The interpretation of the observed photodegradation on photocurrent images of dye-sensitization cells relates photodegradation to the varying nature of chemical bonding of the ruthenium complex to the TiO2. There are surface sites where degradation can occur very fast and there are other sites where the ruthenium complex is quite stable over a long period of time. Surface states apparently dominate the degradation kinetics.
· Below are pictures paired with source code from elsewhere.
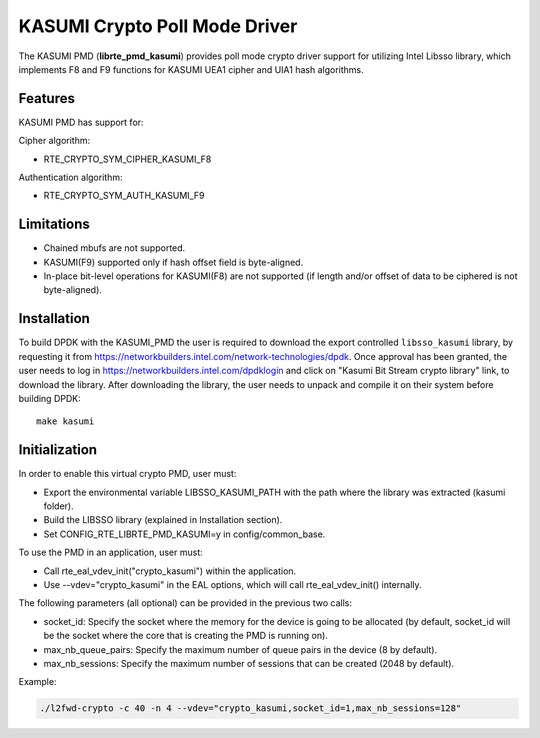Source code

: ..  BSD LICENSE
        Copyright(c) 2016 Intel Corporation. All rights reserved.

    Redistribution and use in source and binary forms, with or without
    modification, are permitted provided that the following conditions
    are met:

    * Redistributions of source code must retain the above copyright
    notice, this list of conditions and the following disclaimer.
    * Redistributions in binary form must reproduce the above copyright
    notice, this list of conditions and the following disclaimer in
    the documentation and/or other materials provided with the
    distribution.
    * Neither the name of Intel Corporation nor the names of its
    contributors may be used to endorse or promote products derived
    from this software without specific prior written permission.

    THIS SOFTWARE IS PROVIDED BY THE COPYRIGHT HOLDERS AND CONTRIBUTORS
    "AS IS" AND ANY EXPRESS OR IMPLIED WARRANTIES, INCLUDING, BUT NOT
    LIMITED TO, THE IMPLIED WARRANTIES OF MERCHANTABILITY AND FITNESS FOR
    A PARTICULAR PURPOSE ARE DISCLAIMED. IN NO EVENT SHALL THE COPYRIGHT
    OWNER OR CONTRIBUTORS BE LIABLE FOR ANY DIRECT, INDIRECT, INCIDENTAL,
    SPECIAL, EXEMPLARY, OR CONSEQUENTIAL DAMAGES (INCLUDING, BUT NOT
    LIMITED TO, PROCUREMENT OF SUBSTITUTE GOODS OR SERVICES; LOSS OF USE,
    DATA, OR PROFITS; OR BUSINESS INTERRUPTION) HOWEVER CAUSED AND ON ANY
    THEORY OF LIABILITY, WHETHER IN CONTRACT, STRICT LIABILITY, OR TORT
    (INCLUDING NEGLIGENCE OR OTHERWISE) ARISING IN ANY WAY OUT OF THE USE
    OF THIS SOFTWARE, EVEN IF ADVISED OF THE POSSIBILITY OF SUCH DAMAGE.

KASUMI Crypto Poll Mode Driver
===============================

The KASUMI PMD (**librte_pmd_kasumi**) provides poll mode crypto driver
support for utilizing Intel Libsso library, which implements F8 and F9 functions
for KASUMI UEA1 cipher and UIA1 hash algorithms.

Features
--------

KASUMI PMD has support for:

Cipher algorithm:

* RTE_CRYPTO_SYM_CIPHER_KASUMI_F8

Authentication algorithm:

* RTE_CRYPTO_SYM_AUTH_KASUMI_F9

Limitations
-----------

* Chained mbufs are not supported.
* KASUMI(F9) supported only if hash offset field is byte-aligned.
* In-place bit-level operations for KASUMI(F8) are not supported
  (if length and/or offset of data to be ciphered is not byte-aligned).


Installation
------------

To build DPDK with the KASUMI_PMD the user is required to download
the export controlled ``libsso_kasumi`` library, by requesting it from
`<https://networkbuilders.intel.com/network-technologies/dpdk>`_.
Once approval has been granted, the user needs to log in
`<https://networkbuilders.intel.com/dpdklogin>`_
and click on "Kasumi Bit Stream crypto library" link, to download the library.
After downloading the library, the user needs to unpack and compile it
on their system before building DPDK::

   make kasumi

Initialization
--------------

In order to enable this virtual crypto PMD, user must:

* Export the environmental variable LIBSSO_KASUMI_PATH with the path where
  the library was extracted (kasumi folder).

* Build the LIBSSO library (explained in Installation section).

* Set CONFIG_RTE_LIBRTE_PMD_KASUMI=y in config/common_base.

To use the PMD in an application, user must:

* Call rte_eal_vdev_init("crypto_kasumi") within the application.

* Use --vdev="crypto_kasumi" in the EAL options, which will call rte_eal_vdev_init() internally.

The following parameters (all optional) can be provided in the previous two calls:

* socket_id: Specify the socket where the memory for the device is going to be allocated
  (by default, socket_id will be the socket where the core that is creating the PMD is running on).

* max_nb_queue_pairs: Specify the maximum number of queue pairs in the device (8 by default).

* max_nb_sessions: Specify the maximum number of sessions that can be created (2048 by default).

Example:

.. code-block:: console

    ./l2fwd-crypto -c 40 -n 4 --vdev="crypto_kasumi,socket_id=1,max_nb_sessions=128"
Such an effect of surface adsorption sites on the degradation kinetics of sensitizing dyes has already been recognized three decades ago [8]. The chromatographic studies with ruthenium complexes extracted from sensitization solar cells confirm that photodegradation may take place in ruthenium complex sensitized solar cells. Various species of ruthenium complex degradation have been identified without properly characterizing them. Since it cannot be assumed that all adsorption sites of the ruthenium complex on TiO2 are equally perfect, such interpretation of a surface state mediated degradation of the ruthenium sensitizer is a reasonable basis for further investigations. A key target should be, to better understand the chemistry of interfacial bonding between the ruthenium complex and the TiO2-particles and to find out under what physical conditions the bonding situation can be optimized and what TiO2-preparations provide the most ideal conditions for long-term stability of ruthenium sensitizers. As the situation may be characterized at the moment, the adsorbed ruthenium sensitizer may not be sufficiently stable to maintain dye-sensitization cells active and efficient over a period of 20 years [6]. Selected long-term experiments, which seem to contradict, can also be interpreted in such a way that a surplus of sensitizer was present to puffer degradation or the solar energy conversion efficiency was quite low, which would, of course, prolong the stability of a dye-sensitization solar cell. The results obtained here indicate that there is a research challenge towards optimizing the bonding interaction between TiO2 and the ruthenium complex towards a long-term stability of ruthenium complex sensitized solar cells.
Acknowledgements
The authors thank Dr. C.-H. Fischer for the introduction into HPLC measurements and many suggestions and discussions. They also thank Dr. A. Barkschat for critical discussions and help.